Your continued reposting of absolute nonsense which has been amply pointed out as bilge is noted
blatham
 
  3  
Thu 1 Feb, 2018 10:09 am
Quote:
Alex Jones tells listeners to self-investigate “leftist churches” where he says people are planning a violent revolution
Jones: “You’ve got to go to leftist churches. We’ve all got to engage them, because they’re powering up right now a violent revolution. We have to infiltrate every one of their organizations now”
MM

So that's really sane and good-hearted. The guy has already managed to gain a net worth of of around 10 million. Clearly, God favors his good works.
oralloy
 
  -4  
Thu 1 Feb, 2018 10:10 am
@MontereyJack,
MontereyJack wrote:
Your continued reposting of absolute nonsense which has been amply pointed out as bilge is noted

You can't point to a single instance of you ever pointing out an untrue thing that I've written.

You can't point out a single untrue thing that I've ever written.

You're just trying to spin a web of BS to try to obscure the fact that I am once again completely correct.
0 Replies
 
Walter Hinteler
 
  3  
Thu 1 Feb, 2018 10:31 am
@blatham,
And ...
Quote:
On Wednesday, Alex Jones claimed that an incident in which a train carrying GOP lawmakers crashed into a truck earlier that day was not simply an accident that claimed one life. Rather, he said it was a "kamikaze" attack and evidence that the U.S. is currently in the midst of a "civil war".
Salon

Before that, on Tuesday, Alex Jones claimed that the primarily fictional "deep state" wants to "set a nuke off in D.C.". Salon

Baldimo
 
  -3  
Thu 1 Feb, 2018 11:24 am
@hightor,
This all fly's in the face that Clinton had protection from Obama and his admin. Nice try though.
Baldimo
 
  -3  
Thu 1 Feb, 2018 11:30 am
@blatham,
Quote:
And "woke"? Are you not aware how your regular adoption of popular emerging right wing nomenclature isn't serving you well?

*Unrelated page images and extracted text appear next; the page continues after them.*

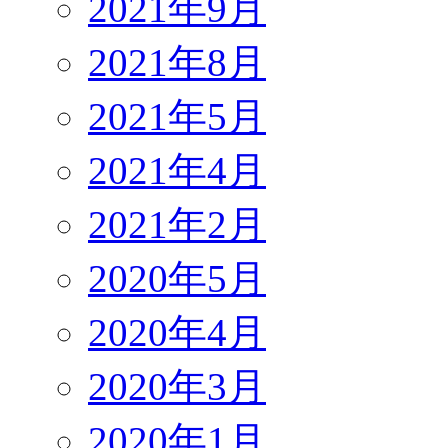
2021年9月
2021年8月
2021年5月
2021年4月
2021年2月
2020年5月
2020年4月
2020年3月
2020年1月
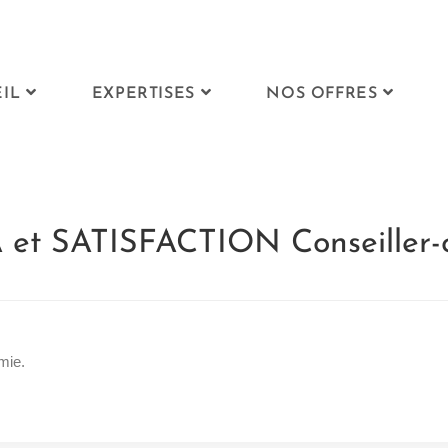
IL
EXPERTISES
NOS OFFRES
 et SATISFACTION Conseiller-c
mie.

Right wing nomenclature? Who do you think you are kidding, "woke" is the very language used by those baby college leftists when pushing their left wing agenda, especally in relation to minority issues.

Woke:
https://www.bustle.com/articles/134893-what-does-woke-mean-theres-more-to-the-slang-term-than-you-think
revelette1
 
  2  
Thu 1 Feb, 2018 11:33 am
@blatham,
That is probably the most alarming thing I have heard for a while now. I hope no one listens to him and takes his advice. What are they going to do? How do they even identify "leftist churches?"